Il a promis de saisir tous les avoirs étrangers, mais il a pris soin de laisser les actifs les plus stratégiques dans les mines et dans les banques aux mains de non-zimbabwéens. Sa politique consistant à exproprier les fermiers blancs était autant motivée par l’idéologie que par la nécessité de calmer les vétérans de la guerre d’indépendance furieux de voir l’Etat se servir allègrement dans leur fonds de pension.
Que Robert Mugabe prête serment sur la «Maxwell Leadership Bible» constitue un rare indice pour comprendre la façon dont prend ses décisions cet homme qui, sous un vernis d’élections et d’indépendance judiciaire, exerce un pouvoir absolu sur le Zimbabwe.
Aux Etats-Unis aussi, tous les quatre ans, pendant la cérémonie d’investiture du président nouvellement élu, les observateurs s’intéressent de près au type de Bible sur lequel ce dernier prête serment. Le choix du président peut en dire long sur les idéaux qui l’habitent, et sur la façon dont il va gouverner le pays. Barack Obama, par exemple, a juré fidélité à la constitution sur la Bible utilisée par son lointain prédécesseur Abraham Lincoln, l’homme qui abolit l’esclavage et mit fin à la sanglante guerre de sécession. Tout un symbole pour le premier président noir de l’histoire des Etats-Unis.
Ruée sur Google
Malheureusement, les conclusions que l’on peut tirer du fait que Mugabe ait prêté serment sur un guide qui affirme offrir «les leçons de la parole de Dieu appliquées au leadership» sont beaucoup moins claires.

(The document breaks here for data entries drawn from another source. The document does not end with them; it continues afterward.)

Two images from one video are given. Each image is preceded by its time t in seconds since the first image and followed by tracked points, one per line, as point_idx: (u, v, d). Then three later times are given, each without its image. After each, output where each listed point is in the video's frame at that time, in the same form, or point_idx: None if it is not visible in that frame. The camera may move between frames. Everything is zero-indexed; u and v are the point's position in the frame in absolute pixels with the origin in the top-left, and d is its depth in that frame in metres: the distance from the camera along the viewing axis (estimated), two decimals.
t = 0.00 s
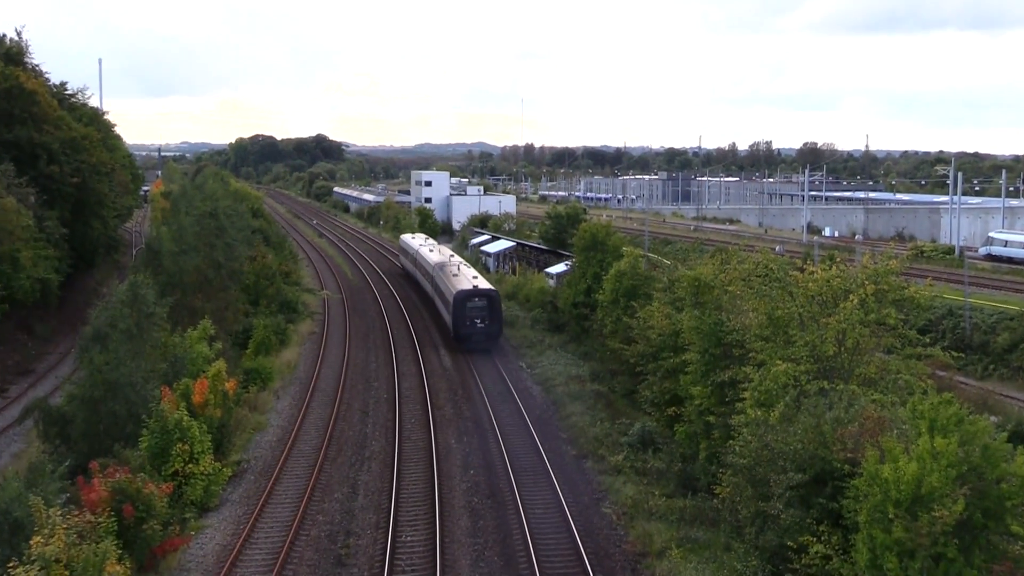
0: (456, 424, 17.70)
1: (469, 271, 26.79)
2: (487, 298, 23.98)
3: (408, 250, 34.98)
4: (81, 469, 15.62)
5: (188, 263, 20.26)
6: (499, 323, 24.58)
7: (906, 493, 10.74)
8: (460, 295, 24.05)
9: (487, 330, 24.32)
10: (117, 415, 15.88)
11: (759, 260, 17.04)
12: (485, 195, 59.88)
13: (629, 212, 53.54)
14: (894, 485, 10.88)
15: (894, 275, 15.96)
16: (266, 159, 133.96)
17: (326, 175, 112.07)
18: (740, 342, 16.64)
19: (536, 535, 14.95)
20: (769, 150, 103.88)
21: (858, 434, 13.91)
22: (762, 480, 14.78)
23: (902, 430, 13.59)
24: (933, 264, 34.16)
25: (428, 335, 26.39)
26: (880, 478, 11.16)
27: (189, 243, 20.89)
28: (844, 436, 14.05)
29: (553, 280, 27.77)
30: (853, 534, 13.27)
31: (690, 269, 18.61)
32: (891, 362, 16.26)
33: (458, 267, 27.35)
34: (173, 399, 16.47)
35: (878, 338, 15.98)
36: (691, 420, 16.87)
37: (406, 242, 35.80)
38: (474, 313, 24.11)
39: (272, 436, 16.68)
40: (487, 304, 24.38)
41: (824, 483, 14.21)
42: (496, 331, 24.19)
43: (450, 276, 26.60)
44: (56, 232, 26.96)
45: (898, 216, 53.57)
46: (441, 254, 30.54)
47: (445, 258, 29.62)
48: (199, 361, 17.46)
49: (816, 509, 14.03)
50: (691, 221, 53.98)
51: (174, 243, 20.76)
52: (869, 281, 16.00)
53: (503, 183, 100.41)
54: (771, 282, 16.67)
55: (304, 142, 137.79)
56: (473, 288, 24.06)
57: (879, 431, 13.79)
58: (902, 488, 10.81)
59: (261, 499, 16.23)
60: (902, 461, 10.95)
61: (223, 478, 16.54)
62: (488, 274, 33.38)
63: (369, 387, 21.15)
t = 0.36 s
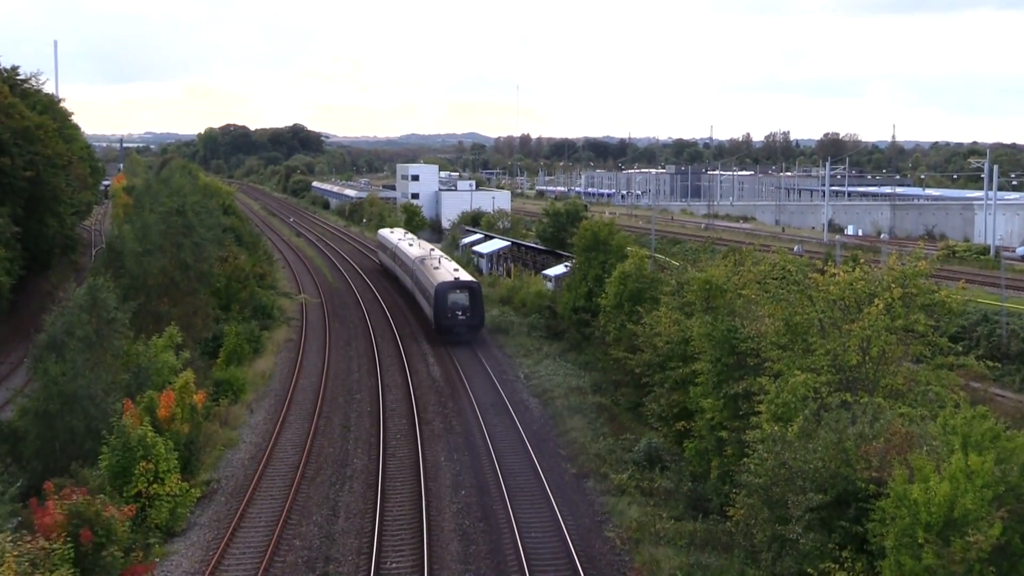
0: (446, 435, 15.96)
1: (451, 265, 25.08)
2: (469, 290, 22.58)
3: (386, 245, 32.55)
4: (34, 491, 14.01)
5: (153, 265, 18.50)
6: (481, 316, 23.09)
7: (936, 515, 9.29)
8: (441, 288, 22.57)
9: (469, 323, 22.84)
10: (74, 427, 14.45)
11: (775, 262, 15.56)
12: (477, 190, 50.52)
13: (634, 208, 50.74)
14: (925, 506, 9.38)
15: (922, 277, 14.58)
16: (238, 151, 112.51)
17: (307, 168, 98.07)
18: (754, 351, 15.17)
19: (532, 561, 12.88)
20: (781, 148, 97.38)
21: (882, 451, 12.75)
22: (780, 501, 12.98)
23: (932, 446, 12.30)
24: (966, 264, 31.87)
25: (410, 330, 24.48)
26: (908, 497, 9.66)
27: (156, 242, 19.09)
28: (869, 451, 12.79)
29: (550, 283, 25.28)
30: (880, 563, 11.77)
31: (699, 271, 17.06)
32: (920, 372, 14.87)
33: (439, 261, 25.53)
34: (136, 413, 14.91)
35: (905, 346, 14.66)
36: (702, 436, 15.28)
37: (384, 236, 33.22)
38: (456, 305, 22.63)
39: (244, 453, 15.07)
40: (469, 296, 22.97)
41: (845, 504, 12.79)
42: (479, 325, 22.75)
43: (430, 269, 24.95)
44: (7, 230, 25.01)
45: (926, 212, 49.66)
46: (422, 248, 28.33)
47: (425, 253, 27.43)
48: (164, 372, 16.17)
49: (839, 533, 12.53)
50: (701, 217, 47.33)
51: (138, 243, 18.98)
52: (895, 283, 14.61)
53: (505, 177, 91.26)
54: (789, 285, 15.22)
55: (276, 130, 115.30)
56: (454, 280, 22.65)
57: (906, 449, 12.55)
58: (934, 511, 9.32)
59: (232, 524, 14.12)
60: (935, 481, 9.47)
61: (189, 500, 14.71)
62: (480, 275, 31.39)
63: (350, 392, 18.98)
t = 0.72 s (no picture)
0: (435, 450, 14.59)
1: (431, 255, 23.83)
2: (450, 280, 21.68)
3: (364, 239, 30.70)
4: None
5: (116, 266, 16.77)
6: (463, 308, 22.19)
7: (972, 541, 8.10)
8: (421, 278, 21.63)
9: (450, 314, 21.94)
10: (33, 446, 12.87)
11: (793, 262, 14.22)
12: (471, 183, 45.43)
13: (637, 203, 48.34)
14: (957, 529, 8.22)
15: (957, 278, 13.11)
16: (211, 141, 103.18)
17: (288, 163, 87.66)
18: (773, 360, 13.86)
19: None
20: (802, 134, 91.35)
21: (913, 469, 11.01)
22: (802, 524, 11.50)
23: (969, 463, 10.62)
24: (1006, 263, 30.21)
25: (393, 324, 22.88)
26: (941, 521, 8.46)
27: (119, 242, 17.38)
28: (898, 467, 11.13)
29: (550, 285, 23.28)
30: None
31: (711, 271, 15.59)
32: (951, 382, 13.58)
33: (418, 253, 24.12)
34: (98, 427, 13.37)
35: (936, 354, 13.37)
36: (716, 451, 13.98)
37: (362, 229, 31.34)
38: (437, 296, 21.74)
39: (216, 471, 13.88)
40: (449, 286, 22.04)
41: (872, 527, 11.37)
42: (460, 317, 21.87)
43: (409, 261, 23.70)
44: None
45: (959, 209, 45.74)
46: (402, 240, 26.83)
47: (405, 246, 25.74)
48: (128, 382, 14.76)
49: (866, 560, 11.10)
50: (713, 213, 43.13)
51: (99, 242, 17.34)
52: (927, 286, 13.16)
53: (502, 168, 86.00)
54: (809, 287, 13.89)
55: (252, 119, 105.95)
56: (434, 270, 21.69)
57: (940, 467, 10.81)
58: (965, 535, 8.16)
59: (202, 547, 12.32)
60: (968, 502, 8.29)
61: (156, 523, 12.93)
62: (474, 276, 30.04)
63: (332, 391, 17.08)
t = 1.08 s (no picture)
0: (425, 472, 12.81)
1: (411, 249, 22.48)
2: (432, 273, 20.60)
3: (342, 234, 28.75)
4: None
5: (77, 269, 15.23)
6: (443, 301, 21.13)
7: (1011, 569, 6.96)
8: (402, 271, 20.48)
9: (430, 308, 20.86)
10: None
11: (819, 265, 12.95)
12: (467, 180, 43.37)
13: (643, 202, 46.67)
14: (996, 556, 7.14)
15: (1000, 280, 11.81)
16: (182, 132, 91.84)
17: (267, 155, 78.84)
18: (794, 372, 12.57)
19: None
20: (826, 124, 89.37)
21: (951, 490, 9.50)
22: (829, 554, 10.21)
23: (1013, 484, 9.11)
24: None
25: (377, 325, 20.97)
26: (979, 546, 7.41)
27: (82, 242, 15.81)
28: (935, 489, 9.59)
29: (552, 289, 21.87)
30: None
31: (728, 275, 14.24)
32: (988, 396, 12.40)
33: (397, 246, 22.72)
34: (56, 446, 11.51)
35: (974, 366, 12.16)
36: (733, 471, 12.66)
37: (339, 223, 29.30)
38: (418, 290, 20.63)
39: (188, 493, 12.38)
40: (430, 278, 21.00)
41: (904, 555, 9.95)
42: (441, 311, 20.85)
43: (389, 255, 22.38)
44: None
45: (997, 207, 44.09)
46: (381, 234, 25.32)
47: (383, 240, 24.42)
48: (91, 397, 13.01)
49: None
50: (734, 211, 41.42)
51: (59, 243, 15.69)
52: (964, 290, 11.81)
53: (500, 162, 82.33)
54: (835, 292, 12.60)
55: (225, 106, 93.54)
56: (415, 262, 20.56)
57: (980, 490, 9.29)
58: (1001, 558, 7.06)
59: None
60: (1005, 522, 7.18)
61: (121, 551, 11.03)
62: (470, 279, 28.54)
63: (313, 399, 15.14)
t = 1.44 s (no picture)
0: (420, 496, 11.57)
1: (394, 244, 21.91)
2: (414, 268, 20.46)
3: (320, 229, 27.88)
4: None
5: (36, 272, 13.90)
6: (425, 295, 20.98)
7: None
8: (384, 266, 20.23)
9: (412, 303, 20.73)
10: None
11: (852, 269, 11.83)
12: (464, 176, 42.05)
13: (650, 200, 45.33)
14: None
15: None
16: (154, 124, 86.55)
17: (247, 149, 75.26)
18: (824, 387, 11.37)
19: None
20: (859, 116, 87.48)
21: (997, 515, 7.73)
22: None
23: None
24: None
25: (365, 331, 19.51)
26: None
27: (44, 243, 14.21)
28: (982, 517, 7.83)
29: (558, 295, 20.62)
30: None
31: (752, 280, 13.08)
32: None
33: (380, 241, 22.14)
34: (14, 467, 10.24)
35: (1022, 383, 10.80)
36: (757, 495, 11.51)
37: (317, 219, 28.37)
38: (400, 285, 20.46)
39: (159, 518, 10.99)
40: (411, 273, 20.86)
41: None
42: (424, 305, 20.74)
43: (370, 250, 21.87)
44: None
45: None
46: (362, 229, 24.58)
47: (365, 235, 23.82)
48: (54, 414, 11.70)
49: None
50: (759, 211, 40.06)
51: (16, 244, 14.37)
52: (1011, 296, 10.39)
53: (502, 158, 79.88)
54: (869, 299, 11.31)
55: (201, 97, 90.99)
56: (397, 257, 20.41)
57: None
58: None
59: None
60: None
61: None
62: (470, 285, 27.07)
63: (297, 415, 13.89)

En voyant Mugabe brandir la «Maxwell Leadership Bible», journalistes, observateurs politiques et espions se sont précipités sur Google pour essayer de comprendre ce que cela pouvait bien signifier.
A mon avis, quelques unes des maximes de Maxwell peuvent venir au secours d’un chef d’Etat à la tête d’un pays ruiné par la crise économique et qui voit les candidats à sa succession se bousculer au portillon. Par exemple, Maxwell écrit que «Dieu lui-même nous appelle au leadership». Ce qui peut aider à expliquer, peut-être, l’insatiable goût pour le pouvoir du vieux président…
Andrew Beatty est l'adjoint du directeur du bureau de l'AFP à Johannesburg, qui couvre toute l'Afrique australe.